Find The Vowels used in a String with JavaScript

Count the vowels in a string with JavaScript. Short and simple!

Challenge

---Directions
Write a function that returns the number of vowels used in a string. To confirm, vowels are the characters 'a', 'e', 'i', 'o' and 'u'.
---Example
vowels('Hello') ---> 2
vowels('Javascript') ---> 3
vowels('crypt') ---> 0

We will start with creating a counter variable starting with 0, and then we will iterate through our string and make sure we will lowerCase our vowels.

function vowels(str) {
  let counter = 0;

   for (let char of str.toLowerCase()){

   }
 }

We could of do a bunch of IF statements, but our code would look messy. Instead, we will use the helper method includes() that determines whether an array includes a certain value among its entries, returning true or false as appropriate. Read more about it here.

Let's create an array that will hold all of our vowels.

const check = ['a','e','i','o','u']

Now we have to use some logic in our loop. If the char that we are looking for is included in an array we will increment the counter. We'll iterate through all of our characters and then return them.

function vowels(str) {
  let counter = 0;
  const check = ['a','e','i','o','u']

   for (let char of str.toLowerCase()){
    if (check.includes(char)) {
      counter++
     }
   }
   return counter
 }

Output in console.

// vowels("Today is a rainy day!") --> 7

// vowels("Shy gypsy slyly spryly tryst by my crypt") --> 0

Comments

[Felippe Regazio]

Nice post! Also very important for beginners since you structured and explained very well. Good Job. If i had to do it, i would go with regex:

str.replace(/[^aeiou]/ig,'').length;

It just removes everything that is not a vowel and returns the new string size. The i tells it to be case insensitive.

[Tadea Simunovic]

Great advice! Thank you

[Mike Talbot ⭐]

I know this is massively illegible compared to your beautifully constructed routine (which might well be how I'd write it because I'm all for legibility) but the short version might be coded as:

const count = str.split('').reduce((a,c)=>a + ("aeiouAEIOU".includes(c) ? 1 : 0), 0)

[David]

Yeah, this is no bueno. LOL.

For those trying to understand...

1. str is the target decomposed into a character-array
2. the a represents the accumulator in the callback that is initialized to be a counter of 0 which is at the end as the second argument to Array.prototype.reduce.
3. the c represents the character (letter)
4. the body of the callback reads as such -- a (accumulator/counter) + 1 if the character, c, is found, and 0 otherwise using a ternary operator expression.

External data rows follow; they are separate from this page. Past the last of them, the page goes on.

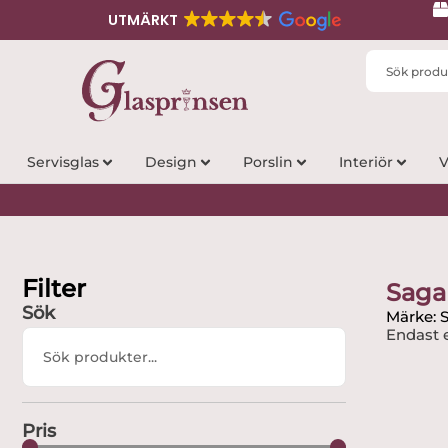
UTMÄRKT
Search
...
Servisglas
Design
Porslin
Interiör
V
Filter
Saga
Sök
Märke: 
Endast e
Search
...
Pris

I love Array.prototype.reduce, too, but this is not expressive LOL.

Using good variable names here is important IMO:

let str = "foobar", defaultCount = 0;

// reduces vowel look-up to O(1) compared to O(n) where n is the # of vowels
const vowels = new Set("aeiouAEIOU".split("")); 

str.split("").reduce((vowelCount, character) => {
  return vowelCount + (vowels.has(character) ? 1 : 0);
}, defaultCount); 
> 3